Accompanying a friend to the American debut of Samuel Beckett’s Waiting for Godot at the Coconut Grove Playhouse, he found himself transfixed by the absurdist musings onstage— even as much of the rest of the audience walked out. Come intermission, he was surrounded by empty seats. “I had to beg my friend to stay, but I’d never been to a play like that before! It was a whole new language of the theater!”
Still buzzing afterwards, Cinnamon wrote up an impassioned review for the Empress’ in-house newsletter, one that made its way to Playhouse owner George Engel, who promptly ran it as an ad in both of Miami’s daily papers. Then producer Zev Buffman hired Cinnamon as his own publicist, a move that quickly turned him into the go-to person for Miami theater. It’s also a template for the role Cinnamon continues to play to this day: more enthusiastic fan than hype artist. His tools of the trade have changed a bit—“I finally had to retire my typewriter,” he quips—but not his warmly personal approach. “Twitter? Are you kidding me?” he scoffs. “Effective public relations is still based on real relationships, not mass e-mails.”

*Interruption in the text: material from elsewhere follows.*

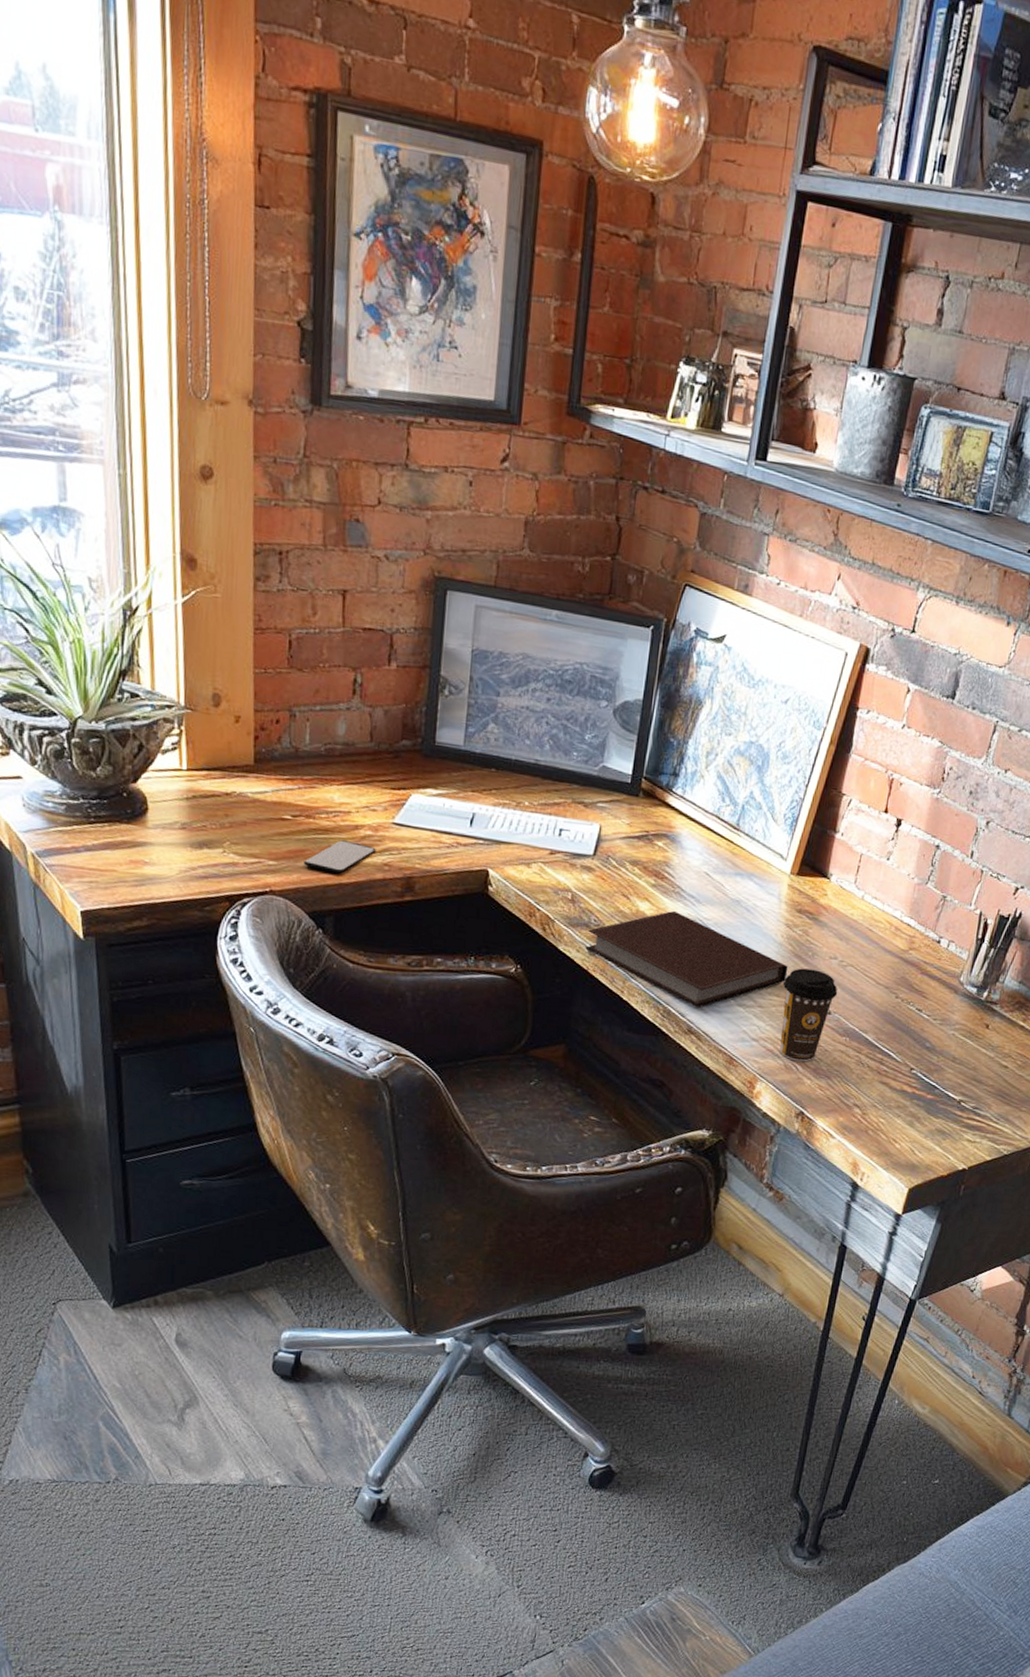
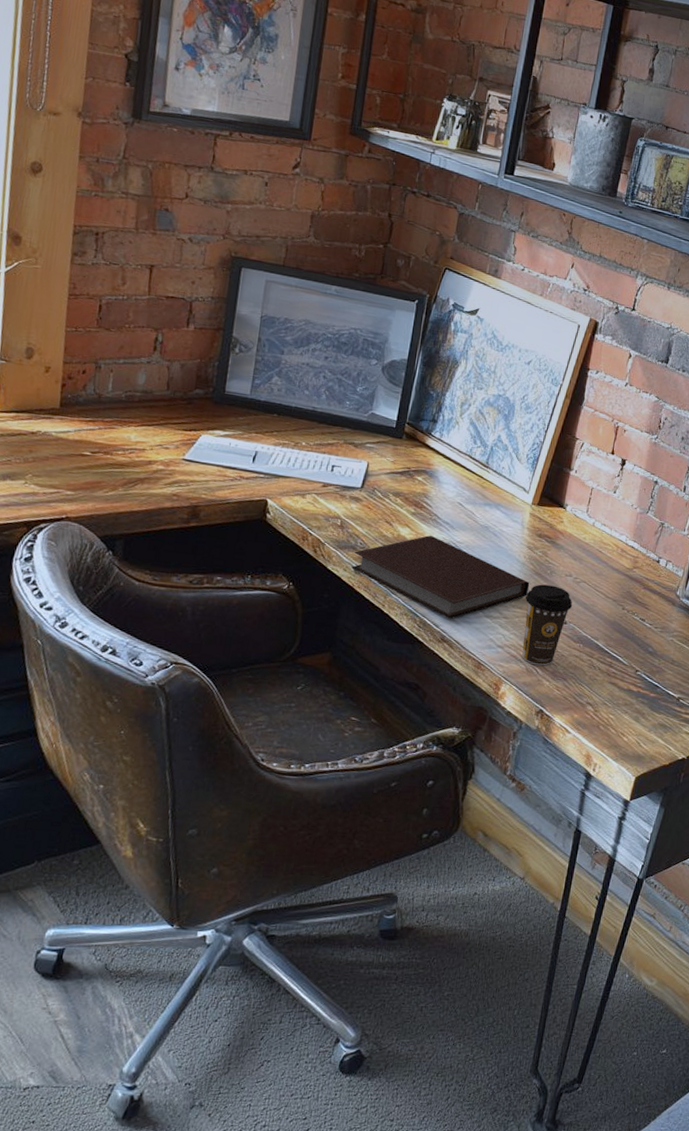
smartphone: present [303,840,376,874] -> none [99,473,166,503]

Accordingly, Cinnamon is more than a little dismissive of what passes for modern-day celebrity. His idea of a truly charismatic star? “Elizabeth Taylor,” he answers, practically purring. He remembers accompanying Taylor to the opening night of her 1981 Broadway debut in The Little Foxes, fresh off his stint promoting the play’s Fort Lauderdale warm-up run. The Manhattan throng gathered outside took on a frightening intensity as hulking security guards were forced to usher Taylor’s entourage through a back alley and into a waiting limousine. Amid the frenzy, Cinnamon found himself tossed headfirst onto the limo’s backseat floor as Taylor’s fans banged on the windows and frantically pushed their faces up to the glass for a peek inside. “It was crazy! Then I look up and Elizabeth is just sitting there very calmly with a big grin on her face. ‘More!’ she says. ‘I want more!’” Cinnamon raises an eyebrow: “Now that was a star.”